By Desarae Gabrielle & Ashley McFaul
There’s more to Vanessa Carlton than the memory of the young girl who played a piano on the back of a moving vehicle in a hit music video in 2002. She’s a complex songwriter and pianist with unique artistry and ability to create lyrical poetry that rivals some of the most well-known songwriters of our time. Talking with her, it’s clear that her music takes on a life of its own. Her songs are reflections of her emotional, creative growth and varied experiences as a woman. Most importantly, Vanessa’s work screams liberation from the confines of her first record, “Be Not Nobody.” Carlton began production on her fifth and newest studio album, “Liberman,” in 2012 and released the 10-track production in late 2015. The album was so well received by audiences during the 2015 tour, Carlton’s manager convinced her to release “Liberman Live” — which consists of eight live tracks recorded on the tour.
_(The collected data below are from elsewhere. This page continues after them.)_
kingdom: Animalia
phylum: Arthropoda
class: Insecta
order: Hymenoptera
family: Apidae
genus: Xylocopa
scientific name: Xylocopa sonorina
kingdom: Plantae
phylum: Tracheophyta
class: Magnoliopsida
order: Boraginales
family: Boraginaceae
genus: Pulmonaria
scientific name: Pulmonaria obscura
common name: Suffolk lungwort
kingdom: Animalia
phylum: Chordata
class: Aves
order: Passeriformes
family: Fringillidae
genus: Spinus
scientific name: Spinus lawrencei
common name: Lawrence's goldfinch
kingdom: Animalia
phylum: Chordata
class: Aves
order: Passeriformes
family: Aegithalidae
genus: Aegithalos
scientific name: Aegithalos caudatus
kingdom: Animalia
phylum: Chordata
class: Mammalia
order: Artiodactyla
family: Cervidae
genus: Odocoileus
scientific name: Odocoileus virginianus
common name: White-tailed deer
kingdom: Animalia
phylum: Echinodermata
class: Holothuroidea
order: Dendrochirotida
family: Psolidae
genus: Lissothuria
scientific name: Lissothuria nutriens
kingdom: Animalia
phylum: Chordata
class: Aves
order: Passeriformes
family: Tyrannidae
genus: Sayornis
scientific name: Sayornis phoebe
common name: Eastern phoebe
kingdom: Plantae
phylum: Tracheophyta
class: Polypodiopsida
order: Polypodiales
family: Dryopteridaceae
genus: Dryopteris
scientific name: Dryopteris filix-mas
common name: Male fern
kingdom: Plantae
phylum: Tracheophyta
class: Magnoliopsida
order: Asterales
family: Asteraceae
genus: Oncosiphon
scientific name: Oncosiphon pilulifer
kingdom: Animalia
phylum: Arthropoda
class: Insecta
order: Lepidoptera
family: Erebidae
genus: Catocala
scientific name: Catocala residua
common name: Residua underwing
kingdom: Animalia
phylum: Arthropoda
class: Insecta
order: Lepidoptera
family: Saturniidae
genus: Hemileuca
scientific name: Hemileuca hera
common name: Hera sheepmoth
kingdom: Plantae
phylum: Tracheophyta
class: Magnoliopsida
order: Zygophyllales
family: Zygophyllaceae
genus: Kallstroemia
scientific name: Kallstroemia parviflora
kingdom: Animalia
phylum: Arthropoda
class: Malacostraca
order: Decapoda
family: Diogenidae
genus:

Before heading out on tour, Carlton spoke to us about “Liberman Live,” her influences, and what advice she would give her younger self.
You’re incredibly involved in the arts. How did music become such a big part of your life?
I was always a pianist, and my mother taught piano out of our home when I was a child. I started playing at the age of three, but still kept up with the study when I began taking ballet. So, when I quit dance, the piano was there for me.
How did your family react to your passion for a career in songwriting and piano?
My mother wanted me to finish school, but as any artist knows, you have to carve out something for yourself. It’s always more stressful and higher risk, but so worth it. You have to create a life of your own, instead of following a path of something you don’t want to do.
You’ve lived in Nashville for a few years now, a move you made from New York City. Has your new environment changed the way you cultivate a song?
No, I wouldn’t say so. My life direction in general has, but not necessarily my writing. But I would say I feel more comfortable exploring avenues I’ve never explored before. Like the situation our country is in, and the threat to human rights — it’s not the world I want for my daughter. I feel turned on like a light in terms of my writing. I feel like, as an artist, to be valuable in these times is to work and create something beautiful. So, that’s what I’m trying to do.
In regards to music, who has influenced you?
I think it goes back to the fundamentals, back to the classical musicians. Then, you have the modern artists. The band Air has really made a difference, they’re just from another universe. A lot of the classic Fleetwood Mac songs have punctuated a lot of singer-songwriter’s developments. All together, these different artists form a constellation that makes sense.
What advice has stuck with you through the years?
There are two pieces of advice that I try to remember all the time. One is — in the artist process, it’s important to stay as authentic as possible. And two, when you present your work, perform it and leave your ego out, you are now giving your music to the audience. It’s no longer yours, it becomes the people’s music. That helps me with nerves. You get so nervous before going out because you’re in your own head space. You have to disconnect.